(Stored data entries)
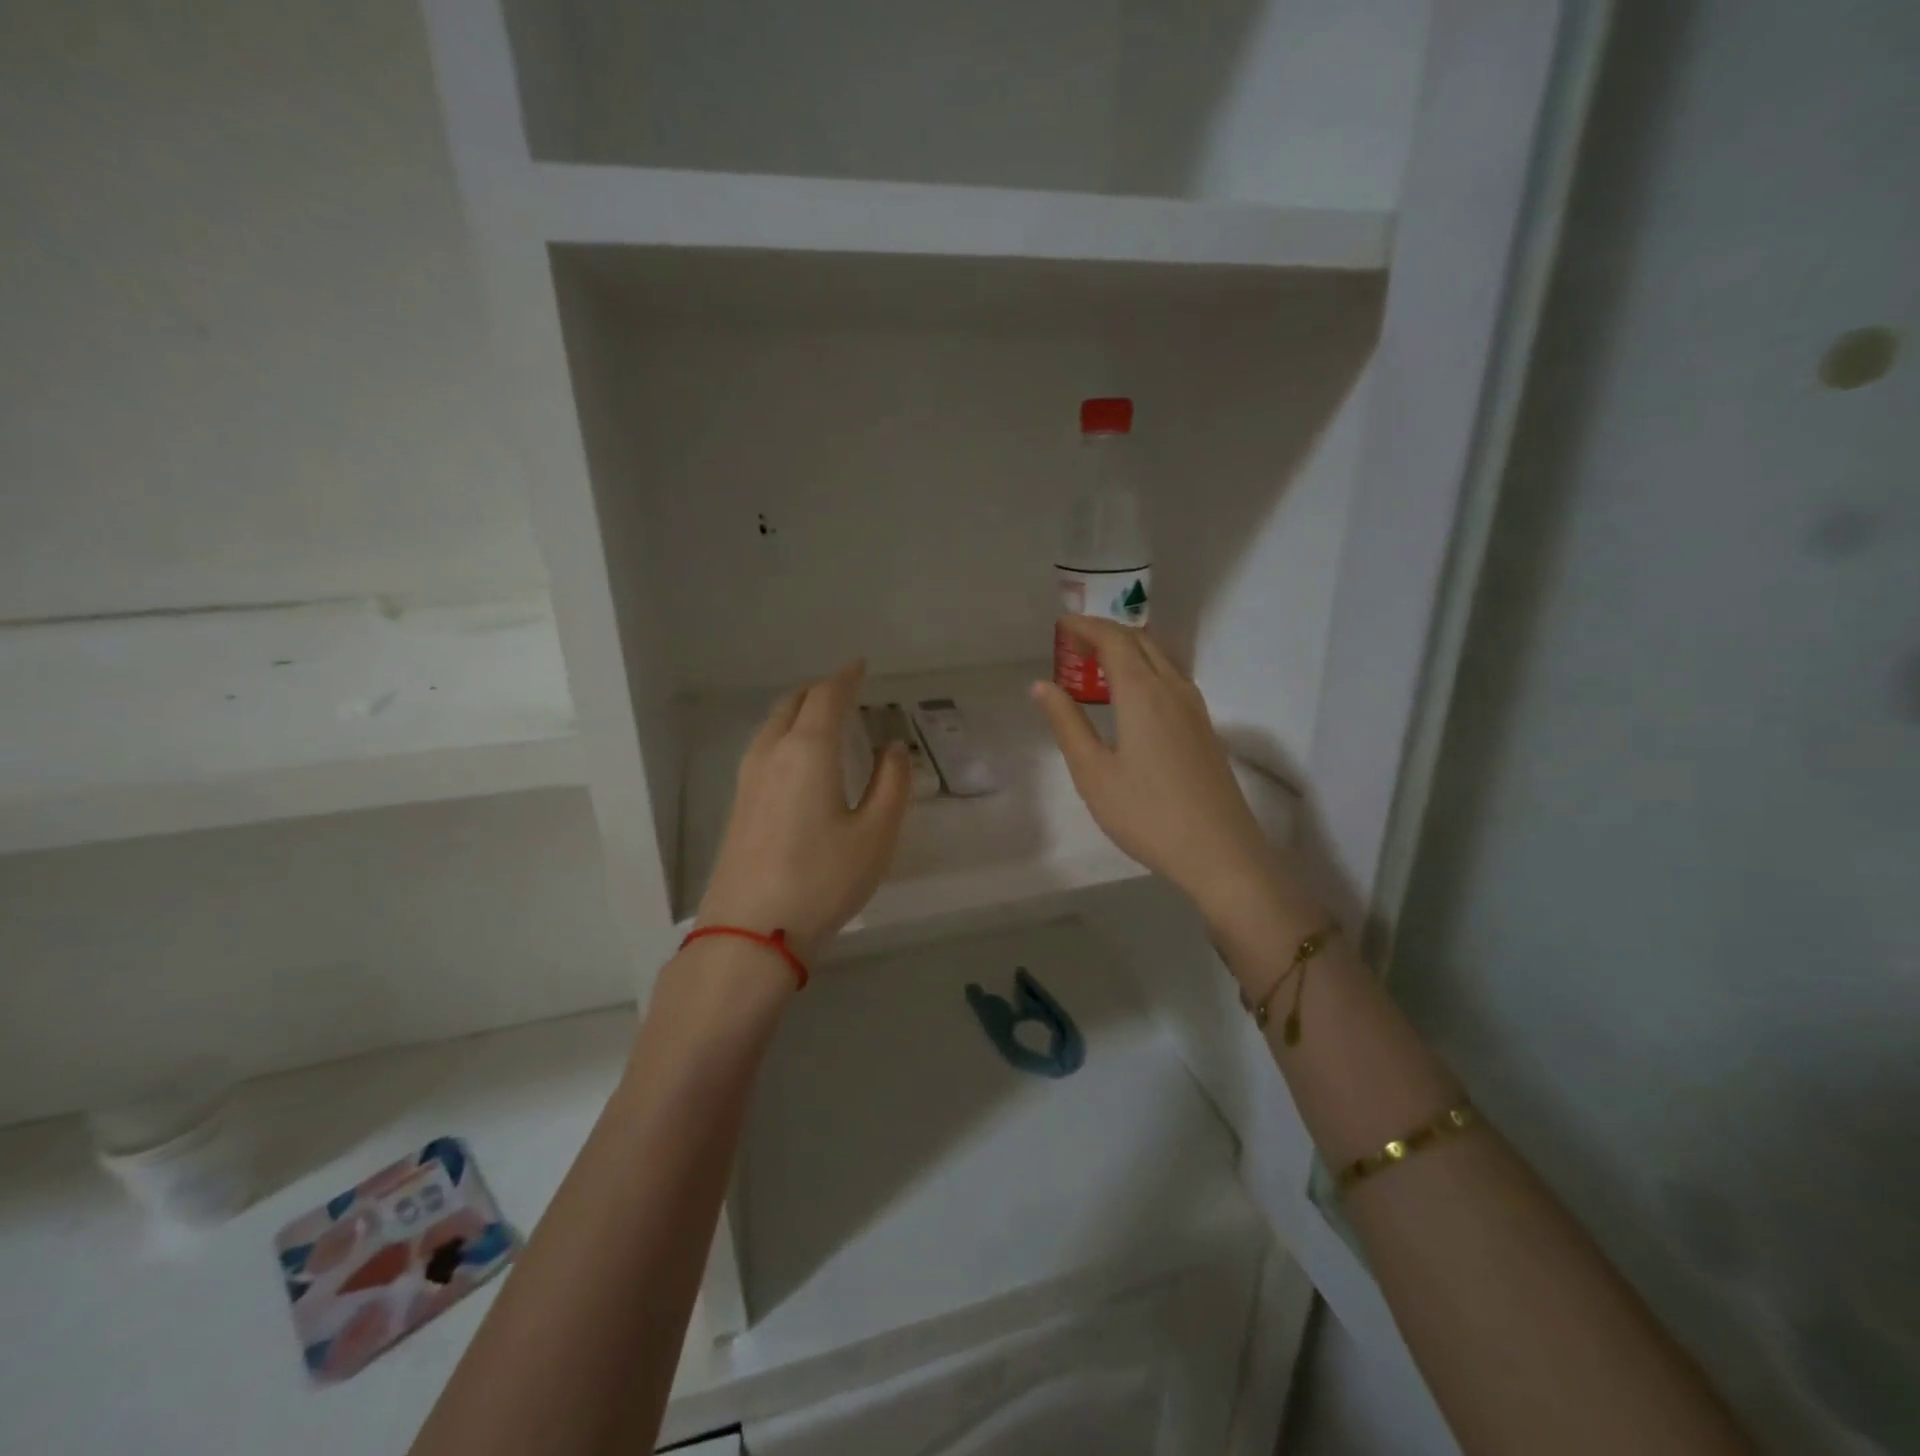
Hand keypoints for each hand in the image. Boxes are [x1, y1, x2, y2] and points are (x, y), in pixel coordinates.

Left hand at [696, 660, 910, 962]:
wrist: (750, 932)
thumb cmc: (822, 879)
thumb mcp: (875, 835)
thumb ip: (892, 784)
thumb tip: (893, 746)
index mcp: (808, 751)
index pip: (827, 697)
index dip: (846, 677)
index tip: (860, 665)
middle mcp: (772, 753)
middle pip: (793, 704)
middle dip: (819, 691)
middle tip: (844, 689)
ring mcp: (747, 779)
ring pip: (773, 725)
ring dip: (798, 711)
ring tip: (822, 718)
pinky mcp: (738, 804)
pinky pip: (763, 748)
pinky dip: (785, 735)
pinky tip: (797, 758)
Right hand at [1031, 616, 1282, 927]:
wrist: (1219, 852)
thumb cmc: (1146, 813)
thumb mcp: (1093, 772)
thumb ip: (1067, 724)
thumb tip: (1042, 686)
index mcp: (1143, 693)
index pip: (1114, 640)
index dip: (1086, 626)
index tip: (1061, 625)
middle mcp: (1173, 689)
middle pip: (1141, 641)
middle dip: (1106, 633)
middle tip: (1074, 644)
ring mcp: (1195, 708)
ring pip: (1161, 659)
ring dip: (1129, 651)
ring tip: (1098, 666)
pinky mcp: (1205, 729)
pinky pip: (1172, 679)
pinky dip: (1146, 671)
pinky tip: (1132, 698)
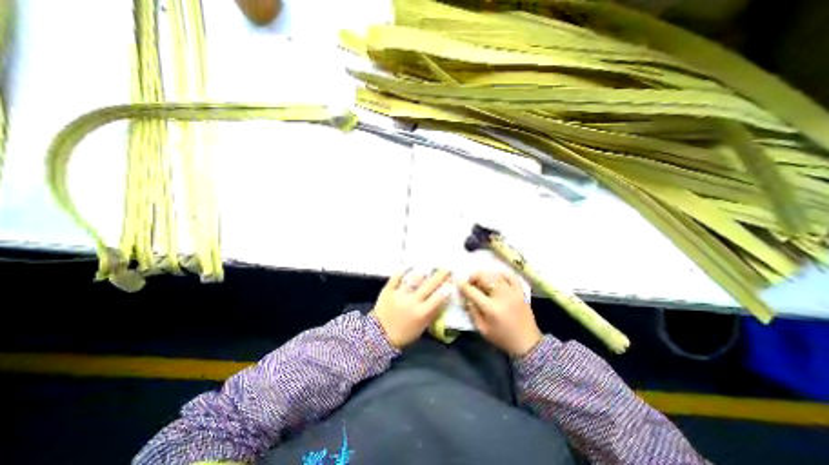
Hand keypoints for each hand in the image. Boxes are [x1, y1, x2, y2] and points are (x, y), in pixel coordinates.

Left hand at [371, 268, 450, 347]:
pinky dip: (403, 270)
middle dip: (440, 275)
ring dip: (423, 273)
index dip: (447, 288)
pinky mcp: (388, 290)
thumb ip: (432, 313)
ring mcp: (400, 294)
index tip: (452, 281)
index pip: (439, 297)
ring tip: (428, 268)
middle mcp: (412, 301)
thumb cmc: (404, 334)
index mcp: (422, 313)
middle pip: (430, 285)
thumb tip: (442, 300)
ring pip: (414, 279)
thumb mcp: (422, 327)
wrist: (378, 336)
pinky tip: (409, 265)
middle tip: (446, 269)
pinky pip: (396, 277)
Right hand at [457, 271, 542, 358]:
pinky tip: (496, 278)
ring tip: (482, 280)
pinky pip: (511, 276)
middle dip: (474, 277)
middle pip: (485, 277)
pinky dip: (502, 274)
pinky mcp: (521, 292)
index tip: (458, 282)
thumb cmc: (502, 338)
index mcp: (491, 308)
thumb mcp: (482, 329)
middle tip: (470, 282)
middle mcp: (502, 296)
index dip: (463, 285)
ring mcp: (513, 292)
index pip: (473, 291)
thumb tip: (465, 297)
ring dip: (486, 275)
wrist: (527, 343)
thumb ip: (472, 311)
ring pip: (496, 274)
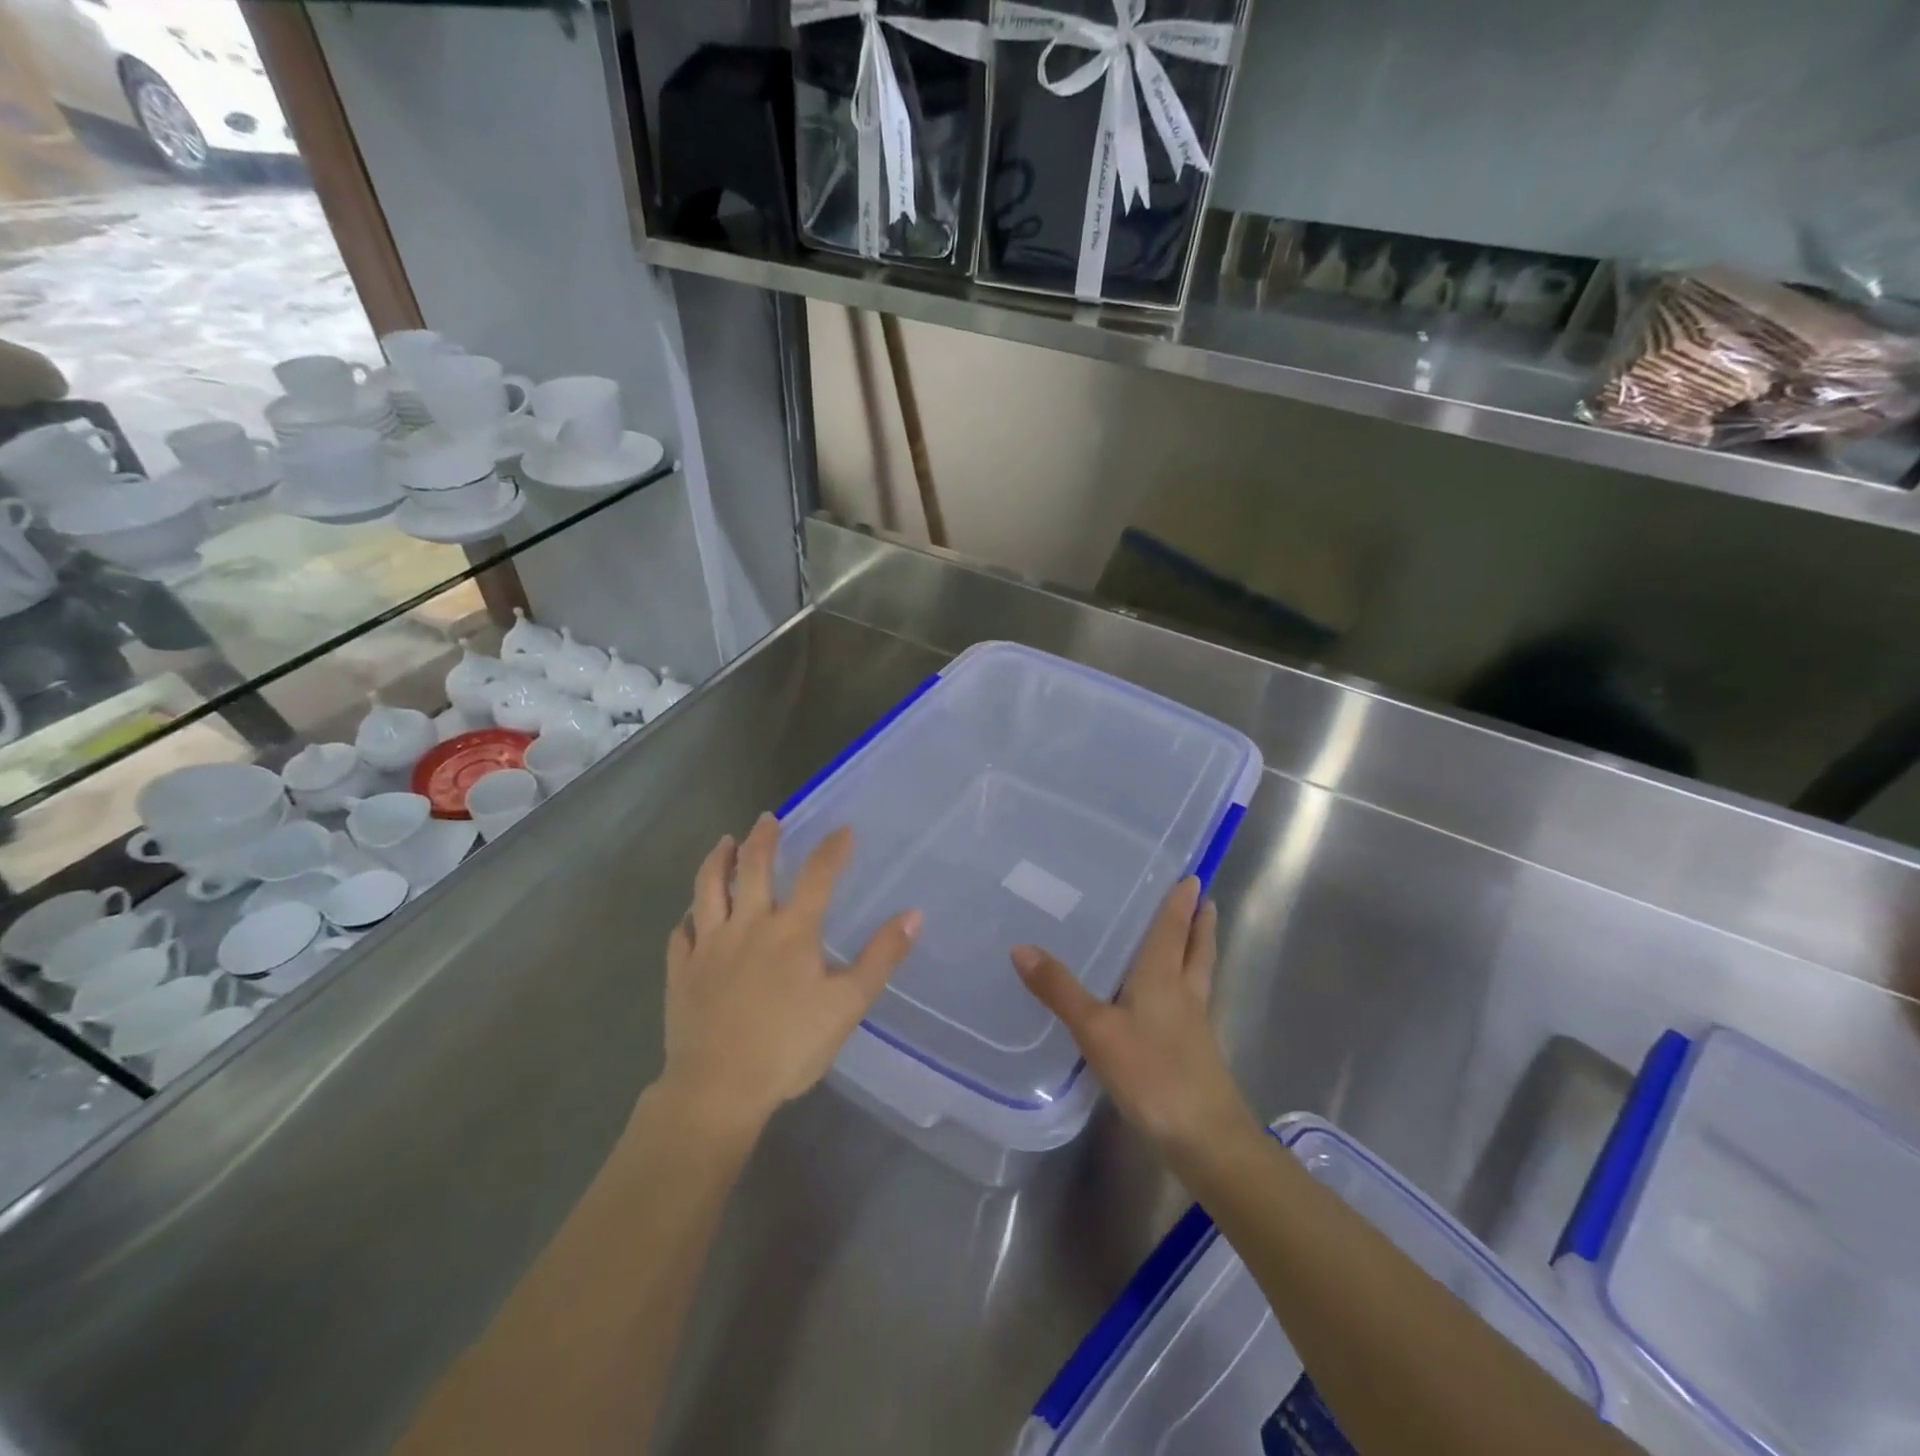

**TASK REQUIREMENTS**
Copy out each line of the data above, exactly, if it lies between the line holding "thumb ip: (892, 784)" and the line holding "pinky mcp: (738, 804)", inclusive; copy no other line.

**EXERCISE SOLUTION**
thumb ip: (892, 784)
thumb tip: (893, 746)
index mcp: (808, 751)
index pip: (827, 697)
index dip: (846, 677)
index tip: (860, 665)
middle mcp: (772, 753)
middle pip: (793, 704)
middle dip: (819, 691)
middle tip: (844, 689)
ring mcp: (747, 779)
ring pip: (773, 725)
ring dip: (798, 711)
ring tip: (822, 718)
pinky mcp: (738, 804)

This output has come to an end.